During the past decade, we have seen unprecedented changes in the regulation and operation of the electric industry, at the wholesale level and here in Maryland.
Until 1999, the regulated electric utilities in Maryland were responsible for providing intra-state transmission, distribution and supply services to all electric customers in Maryland. In response to Congressional and federal agency encouragement of competition in electricity markets, and as part of a wave of state adoption of electric deregulation laws, the Maryland General Assembly passed the “Electric Customer Choice and Competition Act of 1999.” As a result, the electric utilities were required to sell or transfer their generating facilities to competitive companies. The electric utilities maintain responsibility for operating the infrastructure (the “wires”) to deliver the electricity to our businesses and homes, and provide an electricity supply service (“Standard Offer Service” or “SOS”) to customers. However, the supply no longer comes from generating facilities owned by the utilities. Instead, the utilities purchase electricity for residential and small commercial customers through a bid solicitation process subject to review and approval by the MD Public Service Commission (PSC).
While prices in the wholesale markets were relatively stable in the first few years of the decade, and price freezes were in place for residential customers, experienced a significant increase in wholesale prices in the second half of the decade. Price freezes, negotiated as part of complex settlements, began to expire in 2004 for residential customers in the utility services areas. By 2006, when the price freeze expired for the residential customers of BGE (over one-half of all residential customers in Maryland), most residential customers became subject to dramatic (over 70%) increases in the cost of electricity when compared to the beginning of the decade. While wholesale (and now retail) supply prices have declined since 2010, the overall cost of electricity supply remains higher than in the first half of the decade.
Since 2000, residential customers have had the option of purchasing electricity from retail electricity suppliers. These companies must be licensed by the MD PSC and are subject to the State of Maryland and MD PSC consumer protection rules. By October 2011, about 21% of Maryland’s residential consumers were customers of retail electric suppliers.

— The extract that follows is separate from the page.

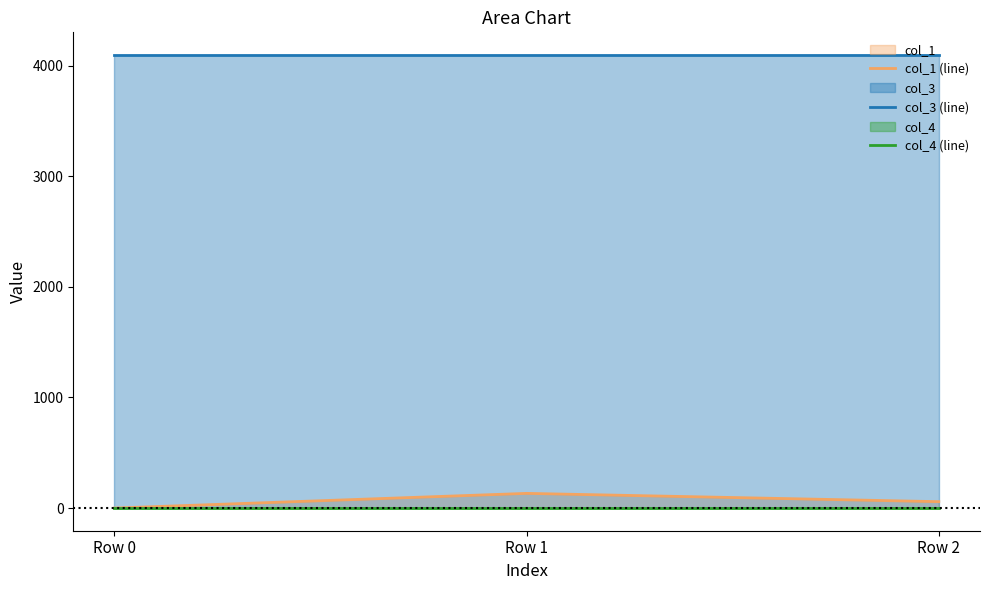

Which has a higher value, Row 0 or Row 2?

Row 2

With the increasingly complex nature of the electricity generating and delivery markets OPC has been in a wide variety state and federal proceedings to protect the interests of Maryland’s residential electric consumers. Our primary focus is on the affordability, reliability and quality of electricity service. To protect those consumer interests, OPC has been an advocate in numerous MD PSC cases, FERC proceedings, legislative investigations and hearings, and PJM regional stakeholder forums to address issues related to electricity procurement, distribution service and rates, and transmission needs and costs.